3) As a not for profit limited by guarantee, what kind of public reporting and accounting will be offered to interested parties?

2 Comments

  1. Important post Toby.

    As someone who has been involved in AccountAbility’s work from its inception in the mid 90s (although without any formal links for the last four years or so), I feel compelled to comment on your post a little.

    The organisational situation is certainly dire as you point out – the founding ideas and ideals have been eroded and the important intellectual capital generated via innovative multi-stakeholder governance processes have been, as you say, hijacked with the aim to serve personal / commercial gain rather than public good.

    However, as someone who has been following the AccountAbility Standards Board story, I’m compelled to offer a slightly different interpretation for their resignation. Although I obviously cannot speak on the SB’s behalf, I really don’t think the SB resigned because they lost belief in the relevance or quality of AA1000 Series. I think the contrary is true.

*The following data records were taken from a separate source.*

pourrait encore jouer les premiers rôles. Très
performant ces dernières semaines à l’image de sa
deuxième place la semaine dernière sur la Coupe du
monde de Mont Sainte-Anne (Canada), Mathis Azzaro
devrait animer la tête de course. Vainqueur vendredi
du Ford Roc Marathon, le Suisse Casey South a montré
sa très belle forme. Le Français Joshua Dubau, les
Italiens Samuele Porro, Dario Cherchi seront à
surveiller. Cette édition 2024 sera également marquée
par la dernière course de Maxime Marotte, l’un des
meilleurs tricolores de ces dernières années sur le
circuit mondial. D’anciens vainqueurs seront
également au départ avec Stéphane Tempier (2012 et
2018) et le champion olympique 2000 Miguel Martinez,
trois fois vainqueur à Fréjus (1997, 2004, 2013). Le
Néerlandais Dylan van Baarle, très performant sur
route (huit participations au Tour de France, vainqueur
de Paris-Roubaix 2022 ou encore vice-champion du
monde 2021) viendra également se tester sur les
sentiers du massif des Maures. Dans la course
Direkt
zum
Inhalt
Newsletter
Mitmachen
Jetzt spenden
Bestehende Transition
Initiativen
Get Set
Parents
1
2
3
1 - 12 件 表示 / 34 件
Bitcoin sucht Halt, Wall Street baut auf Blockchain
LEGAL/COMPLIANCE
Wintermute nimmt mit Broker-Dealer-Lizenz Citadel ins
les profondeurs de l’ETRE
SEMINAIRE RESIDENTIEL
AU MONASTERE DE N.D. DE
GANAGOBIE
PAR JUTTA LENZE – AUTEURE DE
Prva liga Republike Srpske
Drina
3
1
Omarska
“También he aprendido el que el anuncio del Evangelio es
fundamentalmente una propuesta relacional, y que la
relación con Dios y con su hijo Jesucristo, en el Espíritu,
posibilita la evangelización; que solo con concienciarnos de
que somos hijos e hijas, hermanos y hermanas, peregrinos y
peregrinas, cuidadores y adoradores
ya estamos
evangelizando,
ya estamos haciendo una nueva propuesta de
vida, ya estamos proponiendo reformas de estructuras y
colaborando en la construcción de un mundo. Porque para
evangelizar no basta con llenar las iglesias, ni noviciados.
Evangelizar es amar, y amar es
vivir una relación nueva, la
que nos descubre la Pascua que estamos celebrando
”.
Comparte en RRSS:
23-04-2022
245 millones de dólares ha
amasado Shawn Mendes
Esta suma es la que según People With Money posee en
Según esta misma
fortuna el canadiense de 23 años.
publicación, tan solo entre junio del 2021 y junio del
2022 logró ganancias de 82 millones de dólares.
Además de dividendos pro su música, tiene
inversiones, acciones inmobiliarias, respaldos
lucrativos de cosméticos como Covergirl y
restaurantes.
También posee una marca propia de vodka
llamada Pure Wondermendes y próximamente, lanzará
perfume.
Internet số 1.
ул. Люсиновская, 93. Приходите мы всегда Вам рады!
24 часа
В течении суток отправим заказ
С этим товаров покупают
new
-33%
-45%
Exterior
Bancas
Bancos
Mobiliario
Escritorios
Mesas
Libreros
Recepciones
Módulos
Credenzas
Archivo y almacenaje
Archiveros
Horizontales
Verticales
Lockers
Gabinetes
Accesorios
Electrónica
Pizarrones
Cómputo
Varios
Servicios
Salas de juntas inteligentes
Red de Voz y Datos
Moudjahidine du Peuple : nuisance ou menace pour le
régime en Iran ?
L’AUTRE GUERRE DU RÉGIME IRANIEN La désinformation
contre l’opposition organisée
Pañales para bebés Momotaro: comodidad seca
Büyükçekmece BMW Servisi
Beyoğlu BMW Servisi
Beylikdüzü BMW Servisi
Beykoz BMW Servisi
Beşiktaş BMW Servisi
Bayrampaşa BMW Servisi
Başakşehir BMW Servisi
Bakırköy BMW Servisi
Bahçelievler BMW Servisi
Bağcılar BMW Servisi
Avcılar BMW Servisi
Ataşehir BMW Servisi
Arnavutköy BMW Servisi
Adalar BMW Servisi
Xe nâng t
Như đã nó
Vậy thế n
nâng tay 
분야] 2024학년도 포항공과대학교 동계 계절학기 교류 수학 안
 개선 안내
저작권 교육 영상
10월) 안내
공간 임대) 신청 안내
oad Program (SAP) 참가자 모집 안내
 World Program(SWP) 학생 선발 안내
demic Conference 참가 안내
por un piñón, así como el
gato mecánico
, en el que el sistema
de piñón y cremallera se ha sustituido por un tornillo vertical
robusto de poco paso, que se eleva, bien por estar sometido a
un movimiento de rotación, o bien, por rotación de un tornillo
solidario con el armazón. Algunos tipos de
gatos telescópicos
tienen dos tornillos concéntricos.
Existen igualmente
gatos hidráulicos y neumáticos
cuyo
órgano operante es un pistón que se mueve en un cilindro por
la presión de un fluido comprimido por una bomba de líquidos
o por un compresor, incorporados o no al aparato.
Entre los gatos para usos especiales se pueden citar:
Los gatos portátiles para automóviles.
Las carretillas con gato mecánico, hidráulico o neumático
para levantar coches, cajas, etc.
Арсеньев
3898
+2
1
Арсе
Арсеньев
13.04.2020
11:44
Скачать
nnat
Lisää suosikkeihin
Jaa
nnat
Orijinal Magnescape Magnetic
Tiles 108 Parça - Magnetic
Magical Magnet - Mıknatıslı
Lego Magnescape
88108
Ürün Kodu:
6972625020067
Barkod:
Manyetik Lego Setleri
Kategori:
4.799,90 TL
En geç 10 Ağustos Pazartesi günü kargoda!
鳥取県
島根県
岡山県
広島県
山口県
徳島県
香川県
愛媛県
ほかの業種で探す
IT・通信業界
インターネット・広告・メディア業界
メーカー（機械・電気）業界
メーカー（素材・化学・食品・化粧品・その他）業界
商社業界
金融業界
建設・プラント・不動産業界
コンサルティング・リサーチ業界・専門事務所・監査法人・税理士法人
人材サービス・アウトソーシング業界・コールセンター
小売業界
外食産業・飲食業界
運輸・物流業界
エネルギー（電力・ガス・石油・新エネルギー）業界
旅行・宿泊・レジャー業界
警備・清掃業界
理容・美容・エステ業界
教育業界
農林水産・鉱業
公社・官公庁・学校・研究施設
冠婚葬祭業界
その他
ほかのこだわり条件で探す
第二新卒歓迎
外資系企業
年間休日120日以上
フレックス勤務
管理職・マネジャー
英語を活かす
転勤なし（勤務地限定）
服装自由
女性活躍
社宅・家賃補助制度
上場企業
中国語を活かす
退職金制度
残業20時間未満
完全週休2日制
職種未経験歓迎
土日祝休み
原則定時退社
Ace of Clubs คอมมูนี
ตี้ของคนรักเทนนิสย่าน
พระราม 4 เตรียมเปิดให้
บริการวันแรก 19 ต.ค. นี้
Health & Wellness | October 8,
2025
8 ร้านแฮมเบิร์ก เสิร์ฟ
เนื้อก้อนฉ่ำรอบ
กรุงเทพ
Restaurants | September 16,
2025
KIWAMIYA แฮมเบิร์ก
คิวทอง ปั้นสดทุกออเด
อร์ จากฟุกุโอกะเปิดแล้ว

    The assurance and the stakeholder engagement standards are both unique and crucially important contributions to the sustainability and accountability movements – in fact they are the only internationally acknowledged and generally applicable standards in their respective areas.

    The fact that large organisations have ‘overtaken the work’ as you say in your post, to me provides the proof of the success and relevance of AA1000 – this was always part of AccountAbility’s ambition – to be the ‘intel inside’ and the ‘pace setter’ probing others, often much larger organisations and powerful constituencies, to follow suit and raise their game. It is widely acknowledged that AccountAbility used to punch well above its weight.

    All this, I think, is really what is behind the SB resignation – they understand the continued importance and relevance of AA1000 and wanted to safeguard the integrity and intellectual capital vested in them by distancing themselves from an organisation that was not following its own rules or fulfilling the stewardship role that it was entrusted with. I don’t see the resignation as the SB throwing their hands in the air and leaving the battle field – I see it as a courageous move to protect assets that are still very much worth protecting and rather than keep battling with an organisation that appears to have lost its ability to listen, they decided to shift their efforts to pastures new.

    Testament to the relevance of AA1000 and the support the series enjoys out in the field is the fact that an independent user group was formally launched today on LinkedIn – and few hours later the group is hitting over 100 members. New pastures are emerging rapidly and the AA1000 will live on for sure.

    Maria Sillanpaa

  2. Hi Maria, thanks for the comment.

    It was not my intention to get into the merits or otherwise of the standards, which as you say have some serious traction. We discuss those in many articles on http://www.ethicalcorp.com (and indeed are shortly to publish another very soon).

    I do feel, in common with many other membership/CSR groups, AA suffered from a crisis of both mission and relevancy in the last half decade. But they are no means alone in that and I do sympathise with the position. In my view focus, not breadth, is the answer to that. Most groups seems to view it the other way around and I think that's the root of the problem.

    That aside…

    My point was about the intellectual property of a non profit, and to whom its reputation and assets rightfully belong, particularly given how multi-stakeholder AA used to be.